INFORMATION SUPPLIED Block Start
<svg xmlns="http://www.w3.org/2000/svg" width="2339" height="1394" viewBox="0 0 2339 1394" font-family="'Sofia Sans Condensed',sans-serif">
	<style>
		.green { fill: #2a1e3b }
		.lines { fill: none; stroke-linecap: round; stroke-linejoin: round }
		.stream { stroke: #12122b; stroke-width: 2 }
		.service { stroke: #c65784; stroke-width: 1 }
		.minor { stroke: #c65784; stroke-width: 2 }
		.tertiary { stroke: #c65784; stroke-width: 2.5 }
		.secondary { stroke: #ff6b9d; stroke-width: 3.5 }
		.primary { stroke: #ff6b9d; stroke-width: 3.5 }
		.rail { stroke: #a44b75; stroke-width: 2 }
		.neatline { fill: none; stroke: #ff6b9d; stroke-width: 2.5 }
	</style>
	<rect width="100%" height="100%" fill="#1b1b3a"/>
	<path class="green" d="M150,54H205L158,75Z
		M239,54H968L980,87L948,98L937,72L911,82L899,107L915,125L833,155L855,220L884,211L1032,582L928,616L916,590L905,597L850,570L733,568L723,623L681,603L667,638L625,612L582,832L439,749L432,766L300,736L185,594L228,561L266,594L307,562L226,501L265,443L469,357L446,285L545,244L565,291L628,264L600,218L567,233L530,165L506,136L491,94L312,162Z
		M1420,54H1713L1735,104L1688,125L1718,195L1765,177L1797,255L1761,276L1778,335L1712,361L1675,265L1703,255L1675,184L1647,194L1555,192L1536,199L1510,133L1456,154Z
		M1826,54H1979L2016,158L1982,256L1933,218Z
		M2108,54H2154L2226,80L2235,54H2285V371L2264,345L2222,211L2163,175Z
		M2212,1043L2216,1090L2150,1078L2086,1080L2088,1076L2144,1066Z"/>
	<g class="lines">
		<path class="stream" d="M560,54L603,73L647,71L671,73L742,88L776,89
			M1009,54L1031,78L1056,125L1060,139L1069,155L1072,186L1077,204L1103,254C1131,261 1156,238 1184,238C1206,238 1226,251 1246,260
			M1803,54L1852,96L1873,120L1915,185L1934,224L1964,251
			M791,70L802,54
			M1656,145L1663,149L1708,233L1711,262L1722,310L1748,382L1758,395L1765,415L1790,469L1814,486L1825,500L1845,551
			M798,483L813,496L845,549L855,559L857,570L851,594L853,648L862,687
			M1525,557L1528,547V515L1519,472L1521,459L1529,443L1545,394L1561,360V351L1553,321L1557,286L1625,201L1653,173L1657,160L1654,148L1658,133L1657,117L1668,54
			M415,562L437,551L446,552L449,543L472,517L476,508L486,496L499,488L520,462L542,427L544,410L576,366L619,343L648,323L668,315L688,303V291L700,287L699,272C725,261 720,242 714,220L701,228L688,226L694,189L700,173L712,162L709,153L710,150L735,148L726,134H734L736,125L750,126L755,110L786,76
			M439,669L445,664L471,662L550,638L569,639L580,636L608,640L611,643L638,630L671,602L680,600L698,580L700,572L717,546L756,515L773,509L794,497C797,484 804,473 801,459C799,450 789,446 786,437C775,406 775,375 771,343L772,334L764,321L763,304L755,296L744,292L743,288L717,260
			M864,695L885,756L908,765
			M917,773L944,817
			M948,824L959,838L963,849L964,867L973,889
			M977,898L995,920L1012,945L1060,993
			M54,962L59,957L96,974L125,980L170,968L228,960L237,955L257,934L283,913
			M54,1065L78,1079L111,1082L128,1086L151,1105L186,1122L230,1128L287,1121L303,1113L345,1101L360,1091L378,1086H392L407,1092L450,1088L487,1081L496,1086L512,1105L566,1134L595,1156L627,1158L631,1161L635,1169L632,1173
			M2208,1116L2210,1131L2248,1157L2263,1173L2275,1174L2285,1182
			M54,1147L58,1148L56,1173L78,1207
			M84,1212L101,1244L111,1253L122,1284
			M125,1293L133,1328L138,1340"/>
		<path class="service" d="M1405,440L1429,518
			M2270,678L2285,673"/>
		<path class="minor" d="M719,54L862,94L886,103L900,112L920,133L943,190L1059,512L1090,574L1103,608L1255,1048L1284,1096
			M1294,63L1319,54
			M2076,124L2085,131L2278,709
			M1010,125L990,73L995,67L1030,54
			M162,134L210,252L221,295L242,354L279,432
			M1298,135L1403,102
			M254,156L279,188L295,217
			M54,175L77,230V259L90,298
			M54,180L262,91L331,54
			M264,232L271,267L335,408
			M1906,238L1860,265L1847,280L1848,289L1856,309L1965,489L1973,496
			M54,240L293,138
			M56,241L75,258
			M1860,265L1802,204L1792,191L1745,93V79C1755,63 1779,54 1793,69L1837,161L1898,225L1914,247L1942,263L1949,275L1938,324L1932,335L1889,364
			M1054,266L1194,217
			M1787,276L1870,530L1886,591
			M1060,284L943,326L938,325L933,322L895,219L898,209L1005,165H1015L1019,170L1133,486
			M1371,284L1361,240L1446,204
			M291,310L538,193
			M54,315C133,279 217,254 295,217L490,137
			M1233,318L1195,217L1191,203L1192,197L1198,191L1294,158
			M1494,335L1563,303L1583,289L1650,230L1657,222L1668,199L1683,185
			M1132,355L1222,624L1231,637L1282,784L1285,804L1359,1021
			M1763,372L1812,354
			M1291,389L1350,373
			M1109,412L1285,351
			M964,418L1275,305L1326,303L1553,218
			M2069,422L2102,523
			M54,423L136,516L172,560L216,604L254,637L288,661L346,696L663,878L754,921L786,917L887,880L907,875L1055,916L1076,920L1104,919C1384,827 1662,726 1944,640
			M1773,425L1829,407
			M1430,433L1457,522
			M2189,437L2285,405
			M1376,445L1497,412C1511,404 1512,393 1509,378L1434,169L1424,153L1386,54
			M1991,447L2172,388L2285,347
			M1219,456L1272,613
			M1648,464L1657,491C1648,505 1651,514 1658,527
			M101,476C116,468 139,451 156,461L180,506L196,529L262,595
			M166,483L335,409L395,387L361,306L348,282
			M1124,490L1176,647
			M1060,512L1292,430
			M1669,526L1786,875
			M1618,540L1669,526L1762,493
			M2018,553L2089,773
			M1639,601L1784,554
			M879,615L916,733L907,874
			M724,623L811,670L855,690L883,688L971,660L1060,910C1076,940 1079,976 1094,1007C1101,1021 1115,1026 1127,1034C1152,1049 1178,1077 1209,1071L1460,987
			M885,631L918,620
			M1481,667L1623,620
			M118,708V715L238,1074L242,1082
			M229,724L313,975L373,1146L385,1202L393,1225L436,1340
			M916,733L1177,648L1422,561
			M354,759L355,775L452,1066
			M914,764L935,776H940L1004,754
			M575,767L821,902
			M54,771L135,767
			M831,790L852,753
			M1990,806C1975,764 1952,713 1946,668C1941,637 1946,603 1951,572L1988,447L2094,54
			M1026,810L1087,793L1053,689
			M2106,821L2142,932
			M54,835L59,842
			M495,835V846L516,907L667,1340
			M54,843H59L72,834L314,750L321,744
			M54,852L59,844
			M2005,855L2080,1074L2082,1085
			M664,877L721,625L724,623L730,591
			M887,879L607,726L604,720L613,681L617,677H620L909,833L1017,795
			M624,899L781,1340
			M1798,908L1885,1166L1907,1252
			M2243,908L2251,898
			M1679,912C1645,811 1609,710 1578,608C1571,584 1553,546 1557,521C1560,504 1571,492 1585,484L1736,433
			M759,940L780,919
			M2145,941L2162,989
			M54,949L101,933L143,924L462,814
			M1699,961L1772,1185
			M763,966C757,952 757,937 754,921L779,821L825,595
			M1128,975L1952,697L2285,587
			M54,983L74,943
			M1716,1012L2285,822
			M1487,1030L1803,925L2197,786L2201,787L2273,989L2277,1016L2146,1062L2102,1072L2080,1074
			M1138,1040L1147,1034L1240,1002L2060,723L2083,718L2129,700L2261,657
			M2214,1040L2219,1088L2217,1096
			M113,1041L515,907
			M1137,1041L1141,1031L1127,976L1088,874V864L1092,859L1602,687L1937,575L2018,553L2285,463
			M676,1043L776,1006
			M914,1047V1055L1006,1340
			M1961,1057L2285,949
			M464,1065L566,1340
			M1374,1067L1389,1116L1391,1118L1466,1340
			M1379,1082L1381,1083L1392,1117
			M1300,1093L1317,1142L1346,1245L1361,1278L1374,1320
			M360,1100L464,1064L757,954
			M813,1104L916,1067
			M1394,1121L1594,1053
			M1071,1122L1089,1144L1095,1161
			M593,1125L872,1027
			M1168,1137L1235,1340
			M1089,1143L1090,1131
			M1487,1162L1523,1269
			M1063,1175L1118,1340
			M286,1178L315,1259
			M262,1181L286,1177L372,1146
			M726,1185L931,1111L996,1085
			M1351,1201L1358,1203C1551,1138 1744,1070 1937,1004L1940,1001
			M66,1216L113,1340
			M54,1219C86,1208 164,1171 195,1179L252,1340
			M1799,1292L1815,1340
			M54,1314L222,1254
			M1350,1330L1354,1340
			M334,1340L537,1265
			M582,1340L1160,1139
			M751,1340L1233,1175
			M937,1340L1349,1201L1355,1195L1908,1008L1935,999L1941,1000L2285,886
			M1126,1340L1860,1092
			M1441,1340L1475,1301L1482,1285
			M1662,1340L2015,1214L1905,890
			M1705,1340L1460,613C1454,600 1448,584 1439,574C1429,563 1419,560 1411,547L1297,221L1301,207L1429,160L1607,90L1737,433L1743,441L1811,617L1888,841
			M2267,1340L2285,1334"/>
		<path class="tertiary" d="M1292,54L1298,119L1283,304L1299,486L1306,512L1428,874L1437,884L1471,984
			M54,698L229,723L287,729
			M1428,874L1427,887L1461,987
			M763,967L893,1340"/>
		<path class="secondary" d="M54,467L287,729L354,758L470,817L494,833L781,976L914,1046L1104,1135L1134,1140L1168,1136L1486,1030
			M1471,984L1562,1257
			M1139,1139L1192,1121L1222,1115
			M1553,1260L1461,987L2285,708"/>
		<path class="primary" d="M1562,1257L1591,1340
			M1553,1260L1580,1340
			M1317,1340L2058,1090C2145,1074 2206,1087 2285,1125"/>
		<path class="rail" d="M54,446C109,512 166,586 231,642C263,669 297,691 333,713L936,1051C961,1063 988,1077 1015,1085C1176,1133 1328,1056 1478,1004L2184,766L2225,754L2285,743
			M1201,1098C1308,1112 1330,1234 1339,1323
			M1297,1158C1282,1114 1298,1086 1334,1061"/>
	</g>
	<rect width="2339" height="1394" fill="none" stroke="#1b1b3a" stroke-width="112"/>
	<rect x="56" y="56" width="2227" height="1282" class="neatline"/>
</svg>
INFORMATION SUPPLIED Block End
→ **INSTRUCTIONS FOR THE TASK**: Each line of the listing above that contains the word "lines" is to be copied.

→ **RESPONSE AREA**:
		.lines { fill: none; stroke-linecap: round; stroke-linejoin: round }
	<g class="lines">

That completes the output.